**TASK DATA**
****************
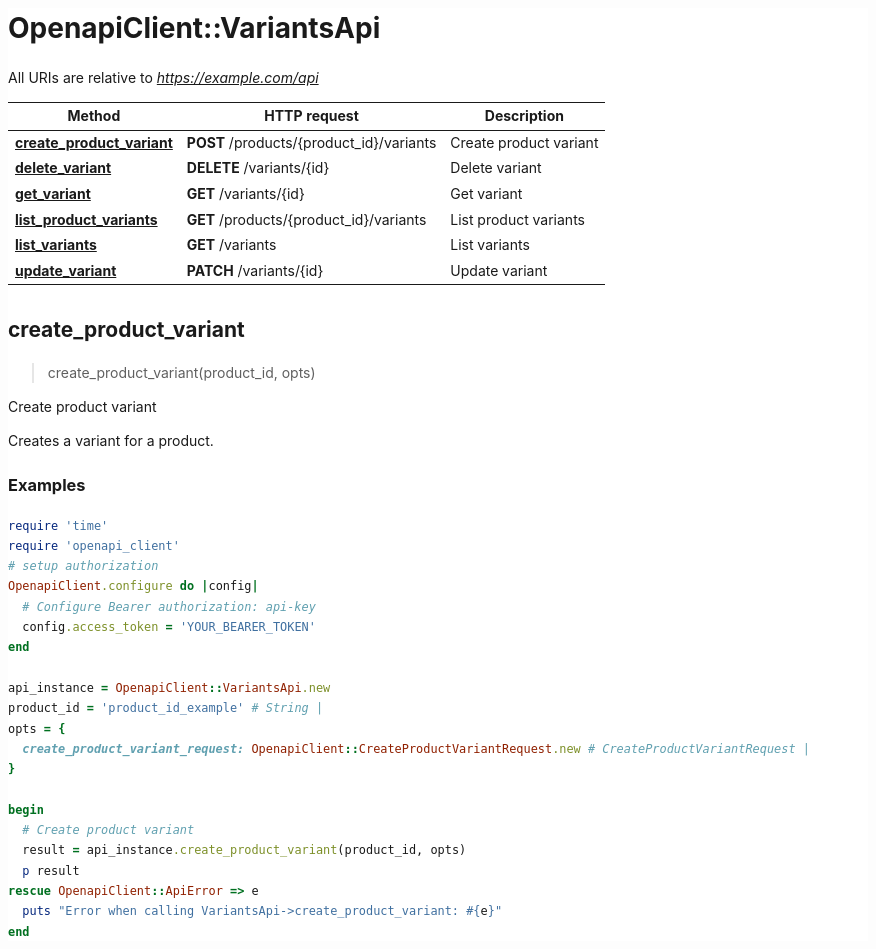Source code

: # OpenapiClient::VariantsApi

All URIs are relative to *https://example.com/api*

| Method | HTTP request | Description |
| ------ | ------------ | ----------- |
| [**create_product_variant**](VariantsApi.md#create_product_variant) | **POST** /products/{product_id}/variants | Create product variant |
| [**delete_variant**](VariantsApi.md#delete_variant) | **DELETE** /variants/{id} | Delete variant |
| [**get_variant**](VariantsApi.md#get_variant) | **GET** /variants/{id} | Get variant |
| [**list_product_variants**](VariantsApi.md#list_product_variants) | **GET** /products/{product_id}/variants | List product variants |
| [**list_variants**](VariantsApi.md#list_variants) | **GET** /variants | List variants |
| [**update_variant**](VariantsApi.md#update_variant) | **PATCH** /variants/{id} | Update variant |


## create_product_variant

> <Variant> create_product_variant(product_id, opts)

Create product variant

Creates a variant for a product.

### Examples

```ruby
require 'time'
require 'openapi_client'
# setup authorization
OpenapiClient.configure do |config|
  # Configure Bearer authorization: api-key
  config.access_token = 'YOUR_BEARER_TOKEN'
end

api_instance = OpenapiClient::VariantsApi.new
product_id = 'product_id_example' # String | 
opts = {
  create_product_variant_request: OpenapiClient::CreateProductVariantRequest.new # CreateProductVariantRequest | 
}

begin
  # Create product variant
  result = api_instance.create_product_variant(product_id, opts)
  p result
rescue OpenapiClient::ApiError => e
  puts "Error when calling VariantsApi->create_product_variant: #{e}"
end
```
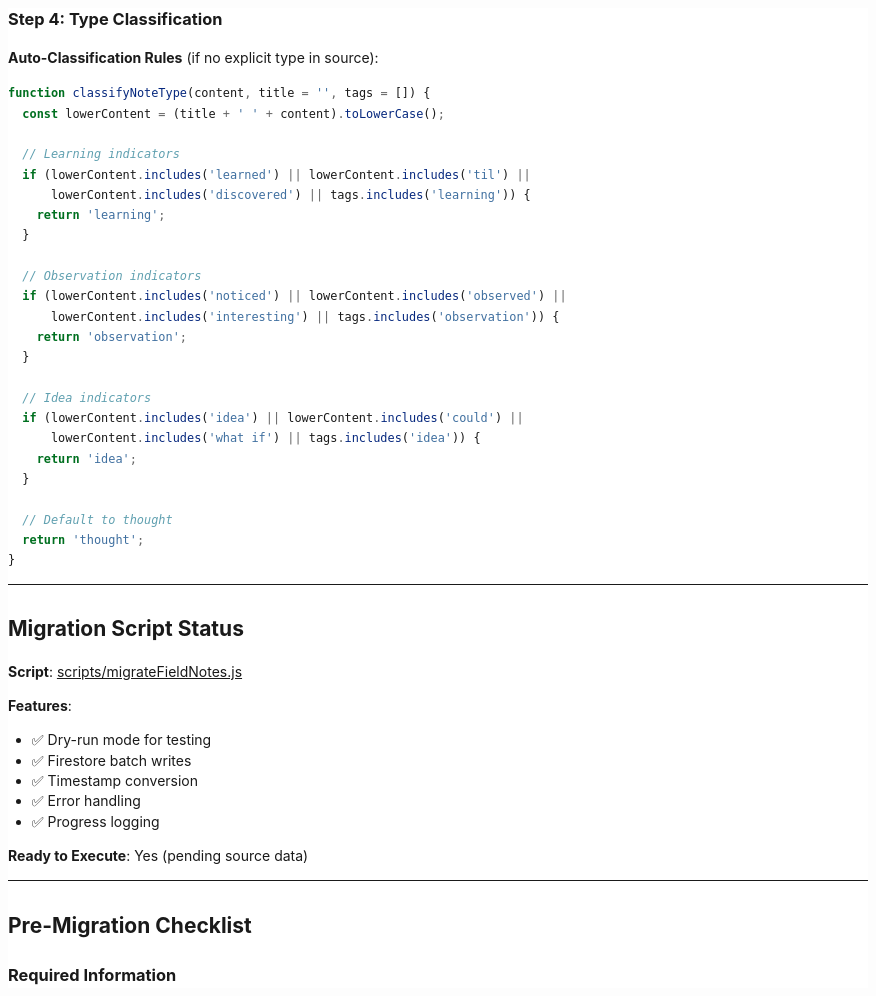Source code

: ### Step 4: Type Classification

**Auto-Classification Rules** (if no explicit type in source):

```javascript
function classifyNoteType(content, title = '', tags = []) {
  const lowerContent = (title + ' ' + content).toLowerCase();

  // Learning indicators
  if (lowerContent.includes('learned') || lowerContent.includes('til') ||
      lowerContent.includes('discovered') || tags.includes('learning')) {
    return 'learning';
  }

  // Observation indicators
  if (lowerContent.includes('noticed') || lowerContent.includes('observed') ||
      lowerContent.includes('interesting') || tags.includes('observation')) {
    return 'observation';
  }

  // Idea indicators
  if (lowerContent.includes('idea') || lowerContent.includes('could') ||
      lowerContent.includes('what if') || tags.includes('idea')) {
    return 'idea';
  }

  // Default to thought
  return 'thought';
}
```

---

## Migration Script Status

**Script**: [scripts/migrateFieldNotes.js](../scripts/migrateFieldNotes.js)

**Features**:
- ✅ Dry-run mode for testing
- ✅ Firestore batch writes
- ✅ Timestamp conversion
- ✅ Error handling
- ✅ Progress logging

**Ready to Execute**: Yes (pending source data)

---

## Pre-Migration Checklist

### Required Information
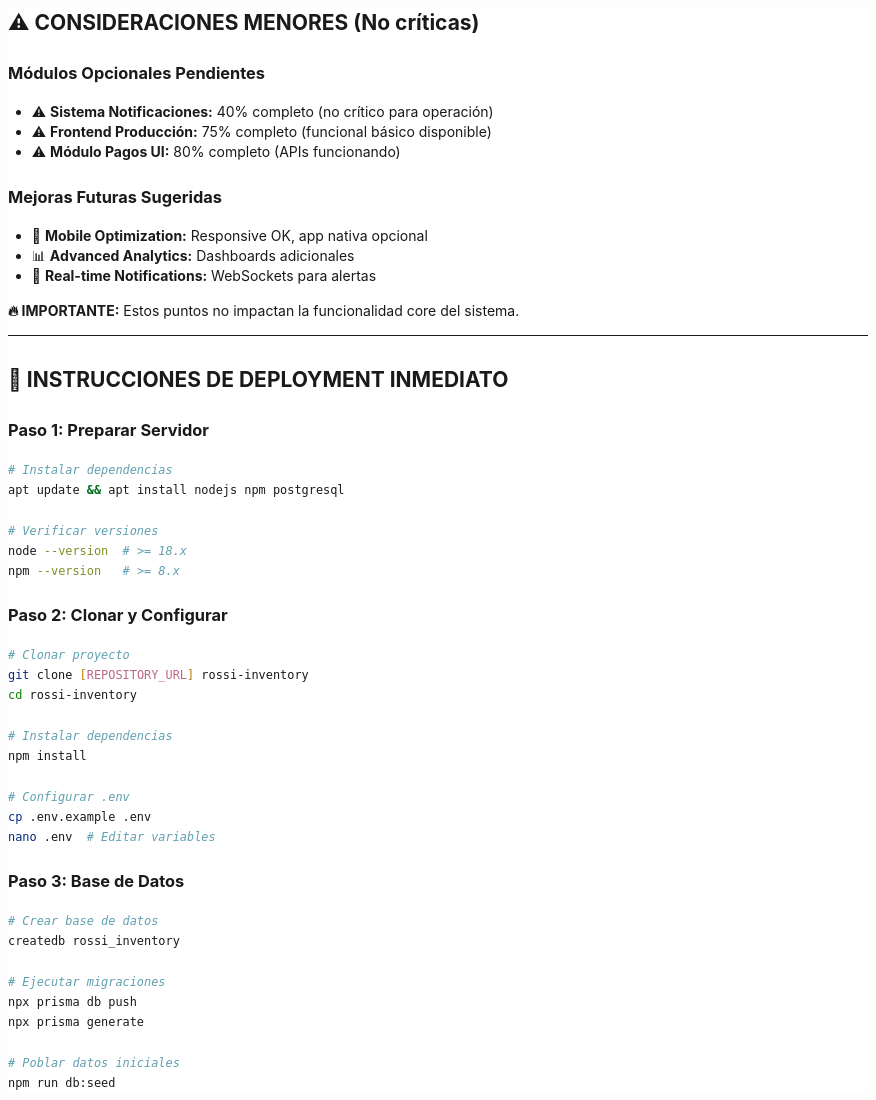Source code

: 
## ⚠️ CONSIDERACIONES MENORES (No críticas)

### **Módulos Opcionales Pendientes**
- ⚠️ **Sistema Notificaciones:** 40% completo (no crítico para operación)
- ⚠️ **Frontend Producción:** 75% completo (funcional básico disponible)
- ⚠️ **Módulo Pagos UI:** 80% completo (APIs funcionando)

### **Mejoras Futuras Sugeridas**
- 📱 **Mobile Optimization:** Responsive OK, app nativa opcional
- 📊 **Advanced Analytics:** Dashboards adicionales
- 🔔 **Real-time Notifications:** WebSockets para alertas

**🔥 IMPORTANTE:** Estos puntos no impactan la funcionalidad core del sistema.

---

## 🚀 INSTRUCCIONES DE DEPLOYMENT INMEDIATO

### **Paso 1: Preparar Servidor**
```bash
# Instalar dependencias
apt update && apt install nodejs npm postgresql

# Verificar versiones
node --version  # >= 18.x
npm --version   # >= 8.x
```

### **Paso 2: Clonar y Configurar**
```bash
# Clonar proyecto
git clone [REPOSITORY_URL] rossi-inventory
cd rossi-inventory

# Instalar dependencias
npm install

# Configurar .env
cp .env.example .env
nano .env  # Editar variables
```

### **Paso 3: Base de Datos**
```bash
# Crear base de datos
createdb rossi_inventory

# Ejecutar migraciones
npx prisma db push
npx prisma generate

# Poblar datos iniciales
npm run db:seed
```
****************
Using the records above, repeat exactly the run of lines that starts with the line with "### Required Information" and goes on through the line with "- ⚠️ **Frontend"; omit each picture.

**SOLUTION BELOW**
### Required Information
Source code

: 
## ⚠️ CONSIDERACIONES MENORES (No críticas)

### **Módulos Opcionales Pendientes**
- ⚠️ **Sistema Notificaciones:** 40% completo (no crítico para operación)
- ⚠️ **Frontend Producción:** 75% completo (funcional básico disponible)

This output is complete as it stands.